I recommend this hygrometer on Amazon as it gives you the ability to measure the enclosure’s humidity and temperature with digital accuracy.
Night and Day Humidity For Chameleons
Night Time Chameleon Humidity
Extra measures to provide this are not usually necessary. Chameleons are hardier than we give them credit for a lot of the time and they can tolerate temperature drops to single digits at night time.
They can equally tolerate drops in humidity at night time too.
Both of these things would happen in their natural environment anyway. If you do have concerns about this though, particularly if your area is drier in winter and because of heating.
I recommend choosing a fogger from the list I mentioned above and setting it to come on once a night.
Day Time Chameleon Humidity
During the day you just need to keep an eye on the humidity level and adjust your misting schedule accordingly.
Once you’ve got a good idea of the general humidity levels of where you live you won’t need to do much more than mist two or three times a day for both hydration and humidity.
During the winter if the heater’s on I recommend misting more anyway and using a fogger too.
Dry air dries out the enclosure quicker and your chameleon might not get enough to drink. Any live plants will also need more frequent waterings too.

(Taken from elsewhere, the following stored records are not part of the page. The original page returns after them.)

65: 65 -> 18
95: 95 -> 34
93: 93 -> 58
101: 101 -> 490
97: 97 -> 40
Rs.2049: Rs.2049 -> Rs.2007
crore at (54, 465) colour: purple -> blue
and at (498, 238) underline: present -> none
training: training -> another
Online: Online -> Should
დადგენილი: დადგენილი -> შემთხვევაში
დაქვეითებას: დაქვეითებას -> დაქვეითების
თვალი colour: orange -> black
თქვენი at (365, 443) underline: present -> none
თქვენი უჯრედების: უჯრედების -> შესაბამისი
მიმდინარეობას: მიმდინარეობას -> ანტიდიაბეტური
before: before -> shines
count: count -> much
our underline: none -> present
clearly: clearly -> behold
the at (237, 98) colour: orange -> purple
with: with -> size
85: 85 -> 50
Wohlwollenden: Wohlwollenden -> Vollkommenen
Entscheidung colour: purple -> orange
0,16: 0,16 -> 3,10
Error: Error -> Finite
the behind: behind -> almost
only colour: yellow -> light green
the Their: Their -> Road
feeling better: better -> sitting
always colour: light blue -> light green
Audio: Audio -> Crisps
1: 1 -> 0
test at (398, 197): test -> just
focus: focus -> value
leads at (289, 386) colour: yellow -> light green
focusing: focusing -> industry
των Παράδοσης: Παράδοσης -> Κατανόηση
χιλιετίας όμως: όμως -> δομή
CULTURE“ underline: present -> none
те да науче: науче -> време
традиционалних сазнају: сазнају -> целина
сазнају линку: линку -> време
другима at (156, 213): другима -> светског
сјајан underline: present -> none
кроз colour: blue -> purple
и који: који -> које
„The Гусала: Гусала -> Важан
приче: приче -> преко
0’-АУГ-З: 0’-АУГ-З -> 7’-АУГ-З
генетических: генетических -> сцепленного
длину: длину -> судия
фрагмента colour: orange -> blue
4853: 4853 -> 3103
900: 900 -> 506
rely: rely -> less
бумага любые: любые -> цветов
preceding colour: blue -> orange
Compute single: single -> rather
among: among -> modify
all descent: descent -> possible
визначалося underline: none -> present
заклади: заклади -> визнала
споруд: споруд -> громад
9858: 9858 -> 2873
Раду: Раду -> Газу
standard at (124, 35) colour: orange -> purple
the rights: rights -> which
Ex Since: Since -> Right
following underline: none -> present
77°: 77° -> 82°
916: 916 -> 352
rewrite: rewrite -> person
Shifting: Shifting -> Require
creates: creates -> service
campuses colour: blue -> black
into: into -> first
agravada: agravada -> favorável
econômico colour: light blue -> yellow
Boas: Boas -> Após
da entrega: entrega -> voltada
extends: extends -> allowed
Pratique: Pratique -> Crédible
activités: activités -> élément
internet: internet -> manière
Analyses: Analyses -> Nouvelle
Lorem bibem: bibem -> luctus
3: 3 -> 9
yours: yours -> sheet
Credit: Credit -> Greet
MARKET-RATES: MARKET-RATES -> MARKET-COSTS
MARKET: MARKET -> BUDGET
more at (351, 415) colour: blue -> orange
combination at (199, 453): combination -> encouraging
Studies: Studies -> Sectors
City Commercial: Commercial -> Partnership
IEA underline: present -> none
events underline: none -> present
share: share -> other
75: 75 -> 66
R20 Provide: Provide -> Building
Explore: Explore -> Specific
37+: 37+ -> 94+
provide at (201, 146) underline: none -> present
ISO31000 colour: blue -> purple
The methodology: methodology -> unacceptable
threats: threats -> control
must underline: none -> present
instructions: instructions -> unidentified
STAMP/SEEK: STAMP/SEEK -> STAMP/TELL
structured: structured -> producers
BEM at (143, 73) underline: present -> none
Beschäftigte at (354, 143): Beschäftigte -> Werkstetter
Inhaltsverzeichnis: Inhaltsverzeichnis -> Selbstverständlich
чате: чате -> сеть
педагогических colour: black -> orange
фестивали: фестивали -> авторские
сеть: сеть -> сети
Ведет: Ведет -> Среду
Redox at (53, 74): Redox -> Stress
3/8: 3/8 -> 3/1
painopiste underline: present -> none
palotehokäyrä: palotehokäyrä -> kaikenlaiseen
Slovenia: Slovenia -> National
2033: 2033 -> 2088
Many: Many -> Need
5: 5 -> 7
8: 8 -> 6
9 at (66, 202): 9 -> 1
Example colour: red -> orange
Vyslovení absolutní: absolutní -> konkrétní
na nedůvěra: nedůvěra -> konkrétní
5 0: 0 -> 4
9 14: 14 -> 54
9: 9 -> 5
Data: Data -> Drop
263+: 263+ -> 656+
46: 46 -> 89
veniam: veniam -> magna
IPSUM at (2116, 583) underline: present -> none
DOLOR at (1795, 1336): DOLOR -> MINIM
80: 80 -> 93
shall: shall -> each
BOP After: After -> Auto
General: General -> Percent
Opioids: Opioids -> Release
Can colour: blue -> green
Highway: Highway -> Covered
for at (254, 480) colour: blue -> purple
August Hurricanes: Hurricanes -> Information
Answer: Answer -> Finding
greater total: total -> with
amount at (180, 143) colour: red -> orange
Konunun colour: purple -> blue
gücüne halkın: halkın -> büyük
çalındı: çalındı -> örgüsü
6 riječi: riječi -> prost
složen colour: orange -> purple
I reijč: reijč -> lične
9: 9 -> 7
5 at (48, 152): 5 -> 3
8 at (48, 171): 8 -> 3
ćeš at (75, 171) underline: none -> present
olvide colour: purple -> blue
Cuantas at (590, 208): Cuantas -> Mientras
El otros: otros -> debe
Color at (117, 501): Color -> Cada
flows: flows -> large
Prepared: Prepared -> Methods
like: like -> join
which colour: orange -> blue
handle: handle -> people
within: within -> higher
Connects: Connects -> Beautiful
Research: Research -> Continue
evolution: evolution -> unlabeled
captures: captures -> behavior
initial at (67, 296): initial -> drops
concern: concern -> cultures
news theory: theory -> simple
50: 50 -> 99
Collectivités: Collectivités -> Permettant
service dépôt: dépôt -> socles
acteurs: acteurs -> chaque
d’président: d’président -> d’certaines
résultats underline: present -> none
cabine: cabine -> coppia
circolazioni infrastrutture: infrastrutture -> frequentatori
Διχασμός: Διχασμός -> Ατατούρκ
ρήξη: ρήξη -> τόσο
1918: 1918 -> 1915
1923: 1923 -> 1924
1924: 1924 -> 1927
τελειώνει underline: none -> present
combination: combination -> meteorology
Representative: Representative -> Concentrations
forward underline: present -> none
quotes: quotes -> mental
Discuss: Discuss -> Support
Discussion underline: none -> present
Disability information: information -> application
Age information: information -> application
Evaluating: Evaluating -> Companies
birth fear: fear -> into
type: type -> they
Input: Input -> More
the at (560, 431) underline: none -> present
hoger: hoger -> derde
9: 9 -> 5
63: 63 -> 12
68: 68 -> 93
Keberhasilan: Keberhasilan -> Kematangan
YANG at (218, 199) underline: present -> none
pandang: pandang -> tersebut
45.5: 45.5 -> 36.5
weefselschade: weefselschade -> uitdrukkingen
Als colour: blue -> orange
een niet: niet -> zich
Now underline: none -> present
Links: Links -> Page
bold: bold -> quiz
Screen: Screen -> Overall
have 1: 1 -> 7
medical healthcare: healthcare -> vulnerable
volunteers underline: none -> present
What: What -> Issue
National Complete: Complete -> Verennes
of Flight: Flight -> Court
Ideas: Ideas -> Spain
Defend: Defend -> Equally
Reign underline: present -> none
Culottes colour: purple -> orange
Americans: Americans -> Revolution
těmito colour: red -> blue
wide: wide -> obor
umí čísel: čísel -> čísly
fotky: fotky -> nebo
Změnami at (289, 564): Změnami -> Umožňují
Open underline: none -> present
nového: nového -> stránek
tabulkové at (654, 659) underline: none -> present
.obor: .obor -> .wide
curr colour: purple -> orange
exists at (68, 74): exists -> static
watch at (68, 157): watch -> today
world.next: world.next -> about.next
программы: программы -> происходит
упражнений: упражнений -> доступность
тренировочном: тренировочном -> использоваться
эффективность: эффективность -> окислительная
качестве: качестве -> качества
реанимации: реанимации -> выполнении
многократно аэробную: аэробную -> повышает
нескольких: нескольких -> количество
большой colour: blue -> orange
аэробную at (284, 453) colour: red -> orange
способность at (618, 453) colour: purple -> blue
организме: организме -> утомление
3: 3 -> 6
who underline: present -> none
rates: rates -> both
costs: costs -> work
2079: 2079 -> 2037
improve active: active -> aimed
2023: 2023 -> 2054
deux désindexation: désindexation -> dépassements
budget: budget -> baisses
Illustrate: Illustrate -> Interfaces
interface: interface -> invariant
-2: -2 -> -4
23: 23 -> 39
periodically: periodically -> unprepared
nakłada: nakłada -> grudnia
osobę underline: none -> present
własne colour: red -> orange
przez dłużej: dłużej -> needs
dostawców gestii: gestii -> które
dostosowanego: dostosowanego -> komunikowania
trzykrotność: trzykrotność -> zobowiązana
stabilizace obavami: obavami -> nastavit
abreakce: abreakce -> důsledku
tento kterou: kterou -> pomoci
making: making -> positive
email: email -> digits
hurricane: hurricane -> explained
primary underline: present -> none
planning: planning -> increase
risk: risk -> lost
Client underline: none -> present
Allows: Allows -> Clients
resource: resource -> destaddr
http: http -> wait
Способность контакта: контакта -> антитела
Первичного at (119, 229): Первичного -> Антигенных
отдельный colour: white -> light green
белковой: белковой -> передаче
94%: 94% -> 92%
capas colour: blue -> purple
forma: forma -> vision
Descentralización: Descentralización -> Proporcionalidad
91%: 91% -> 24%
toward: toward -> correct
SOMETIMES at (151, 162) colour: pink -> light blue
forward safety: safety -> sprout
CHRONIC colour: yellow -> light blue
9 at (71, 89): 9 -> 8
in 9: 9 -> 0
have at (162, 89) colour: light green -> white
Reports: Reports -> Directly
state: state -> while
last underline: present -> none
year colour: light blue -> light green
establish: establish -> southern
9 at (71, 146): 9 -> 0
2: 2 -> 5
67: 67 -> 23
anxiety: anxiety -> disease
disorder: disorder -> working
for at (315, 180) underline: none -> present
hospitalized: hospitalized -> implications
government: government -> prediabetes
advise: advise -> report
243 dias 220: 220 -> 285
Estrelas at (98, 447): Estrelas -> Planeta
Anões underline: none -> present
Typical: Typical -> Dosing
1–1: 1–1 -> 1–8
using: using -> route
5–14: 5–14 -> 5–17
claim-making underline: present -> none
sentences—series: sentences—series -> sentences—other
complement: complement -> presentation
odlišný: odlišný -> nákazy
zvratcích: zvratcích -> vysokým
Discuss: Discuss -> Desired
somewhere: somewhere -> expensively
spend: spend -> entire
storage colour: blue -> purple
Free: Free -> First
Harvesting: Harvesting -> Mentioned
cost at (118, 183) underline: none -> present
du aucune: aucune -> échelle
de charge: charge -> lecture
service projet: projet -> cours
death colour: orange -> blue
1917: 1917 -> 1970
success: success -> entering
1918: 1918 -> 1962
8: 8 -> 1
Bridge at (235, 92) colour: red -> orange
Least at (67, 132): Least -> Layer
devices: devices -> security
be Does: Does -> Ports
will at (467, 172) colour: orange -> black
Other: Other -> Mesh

During the summer when air conditioners are running all day then reduce misting a bit for humidity as the levels in the room will probably be sufficient anyway.
If in doubt about humidity levels just run a fogger once or twice overnight and once during the day to keep levels optimal.
What Happens If Chameleon Humidity Levels Are Incorrect?
The correct humidity levels are crucial for a chameleon’s health. It’s not too difficult to maintain the correct levels but there are complications that can be caused by incorrect humidity.
Humidity Level Too High – This can cause tail rot. As I said at the beginning about my veiled chameleon breeder’s pair. Both of them lost half their tails because of tail rot caused by the humidity being too high. This just goes to show how costly bad advice can be.
High humidity can also cause respiratory infections due to the high amounts of moisture in the air causing bacteria to breed more effectively and enter the chameleon’s system.
Humidity Level Too Low – Can lead to shedding problems and incomplete sheds because if the air is too dry it means the chameleons’ skin is too dry to fully shed. Bits of skin remaining aren’t usually too much of a problem but these can become infected themselves if left.
Low humidity can also cause digestion problems and can lead to the system becoming blocked. Proper humidity helps food digest better and is partly why a good misting with warm water helps chameleons pass feces if they haven’t been able to for a while.
As you can see humidity is critical for a chameleon’s health but it’s an aspect that can get overlooked as deeper concerns regarding hydration take precedent.
However, it is possible to over complicate things leading to more unnecessary worry.
Really if you just measure levels properly using a hygrometer, keep a close eye on them and stick to a regular misting schedule your chameleon will be fine and healthy under your care.
I hope this article has been useful to you.